Fix iterating over sharding index
For some specific shapes of chunks_per_shard (e.g. [5,2]), the current implementation of morton code will produce indices that are not within the shape. Therefore reading the sharding index will drop some chunks.
I was wondering if using morton code is a significant efficiency improvement over normal indexing like np.unravel_index
For some specific shapes of
chunks_per_shard(e.g.[5,2]), the current implementation of morton code will produce indices that are not within the shape.
Is this a bug, or something fundamental to morton coding?
@d-v-b As far as I understand, morton coding should theoretically be able to traverse arrays of any shape. So I think it's a bug in our implementation.
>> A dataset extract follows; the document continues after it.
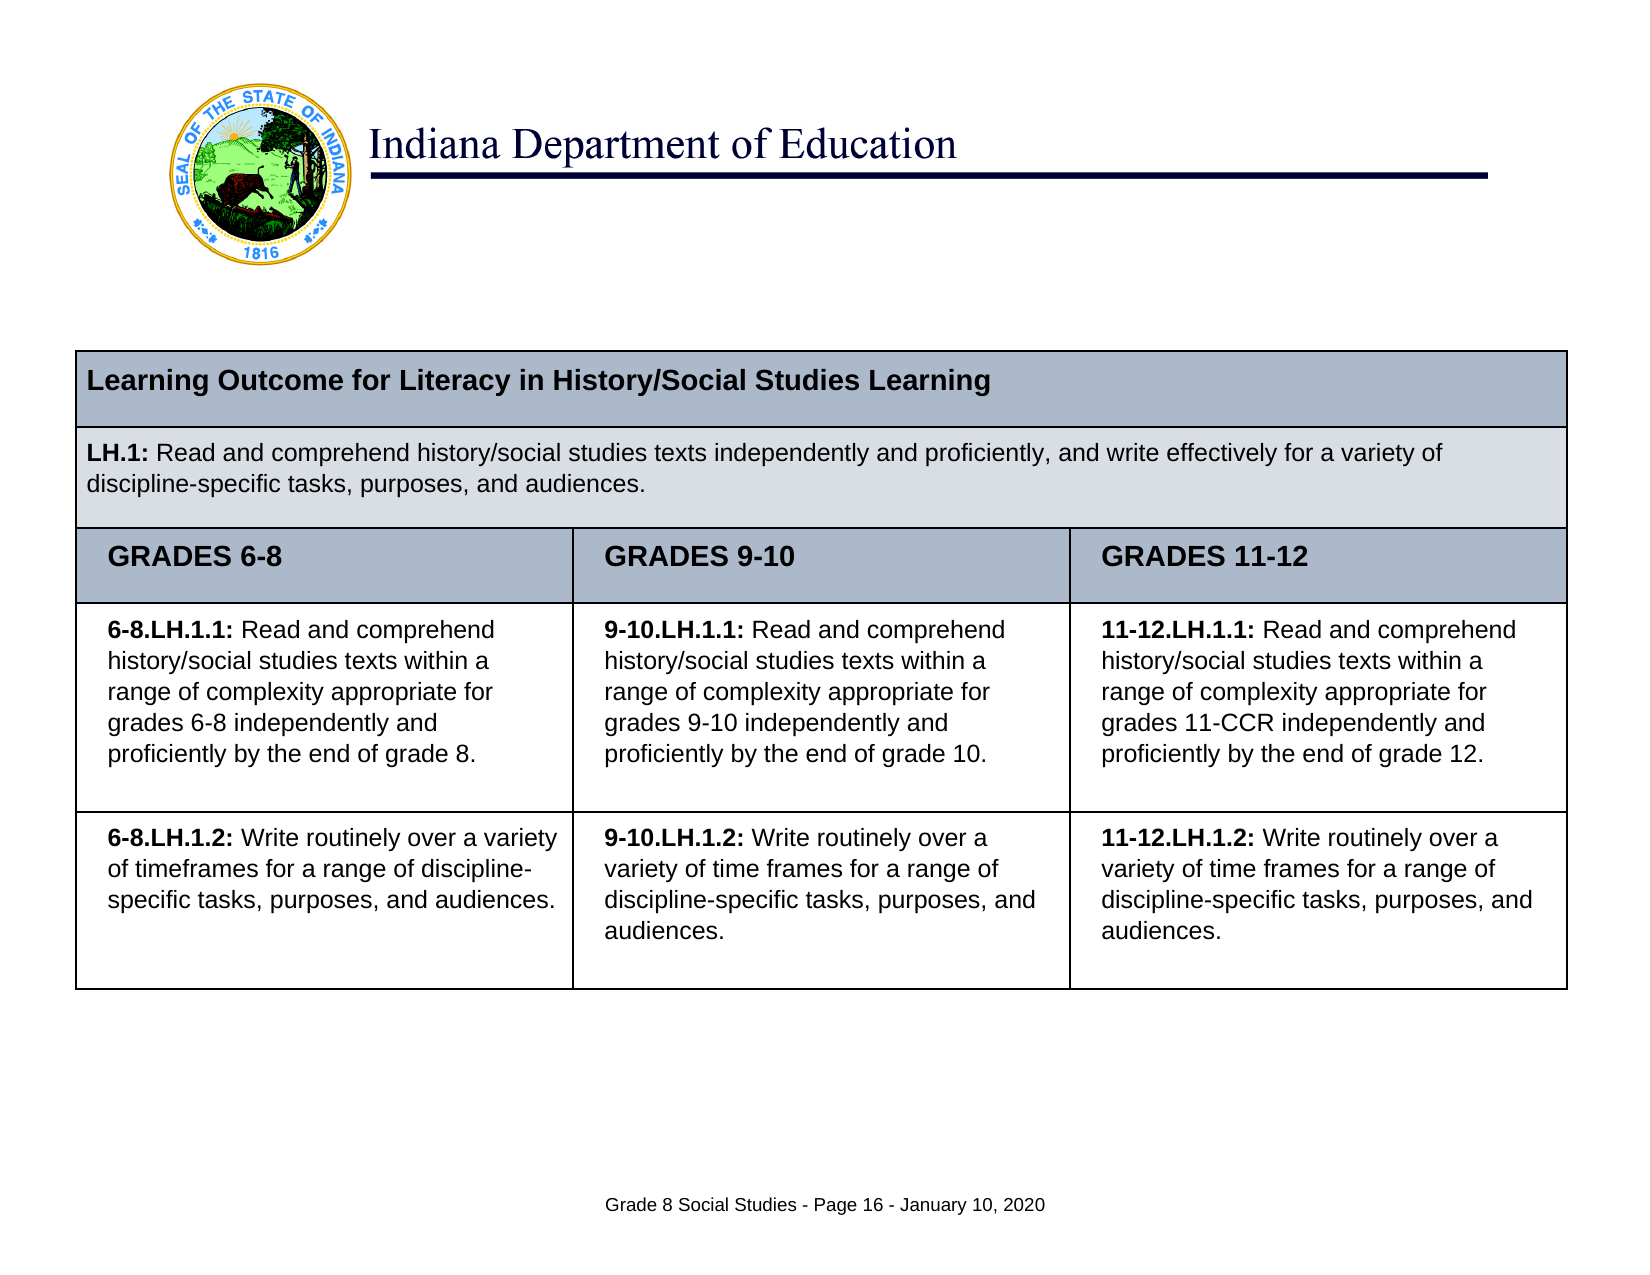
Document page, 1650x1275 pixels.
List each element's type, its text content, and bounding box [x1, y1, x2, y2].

I wonder if it's worth investigating further how to fix it, or if we just use a simple iteration algorithm like np.unravel_index.
@d-v-b As far as I understand, morton coding should theoretically be able to traverse arrays of any shape. So I think it's a bug in our implementation.
I wonder if it's worth investigating further how to fix it, or if we just use a simple iteration algorithm like
np.unravel_index.
I thought the use of the morton ordering was motivated by the desire to place spatially contiguous chunks close together in a shard. The simpler linearization algorithms will not allow this. Maybe it's better to fix the bug in the morton encoding?
@d-v-b The morton encoding was actually right. The problem was that morton ordering by is designed to fill arrays with power-of-two shapes. Therefore, it would sometimes return a coordinate outside the array. I implemented that these coordinates are skipped so that most of the time the morton ordering is maintained and only at the edge a few jumps can occur.